COLUMBUS, Ohio -- Oil prices jumped 14% on New Year's Eve, capping a year that saw prices soar to unprecedented heights only to give up four years of gains in just five months.

The unprecedented collapse in energy prices that began in July came as the world's leading economies sank into recession.

True to a year that has been volatile from the start, crude prices spiked on the final day of 2008, no where even close to wiping away the most severe price declines since crude started trading on the New York Mercantile Exchange in 1983.

Light, sweet crude for February delivery on New Year's Eve rose $5.57 to $44.60 a barrel on Nymex with trading volumes low.

Few market analysts believe crude prices will not fall further and instead saw Wednesday's spike as a blip.

Prices rose quickly after the government reported that U.S. refineries ran at 82.5% of total capacity on average for the week ended Friday, a drop of 2.2% from the prior week and below analysts' expectations that it would remain flat.

Some refiners shut operations at the end of the year for repairs, meaning that demand could outstrip supply in a few weeks, said Peter Beutel of Cameron Hanover.

Also, Russia's state gas monopoly Gazprom's decision to cut off gas supplies to Ukraine on Thursday might have played a role. A cutoff has raised fears of disruptions in supplies to Europe. Gazprom supplies a quarter of the gas used by EU nations, and about 80% of it goes through Ukraine.

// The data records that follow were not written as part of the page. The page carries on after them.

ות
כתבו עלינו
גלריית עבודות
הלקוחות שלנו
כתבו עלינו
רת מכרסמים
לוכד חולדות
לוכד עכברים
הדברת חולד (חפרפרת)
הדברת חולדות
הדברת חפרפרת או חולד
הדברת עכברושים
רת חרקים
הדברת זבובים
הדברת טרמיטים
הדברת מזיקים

Oil's collapse ended a bull market that began in 2002, when crude traded at $17.85 a barrel. Prices jumped 57% in 2007 to $95.98 a barrel. Prices increased rapidly 2008, fueled by speculation that soaring growth from China, India and other emerging economies would outpace demand for crude. A a weaker dollar helped drive up prices to a record $147.27 a barrel on July 11 as investors dumped investments in the U.S. currency for oil.

Prices, which many industry analysts described as out of control, tumbled in July as a credit crisis in the U.S. mushroomed into a global slump in consumer spending and industrial production.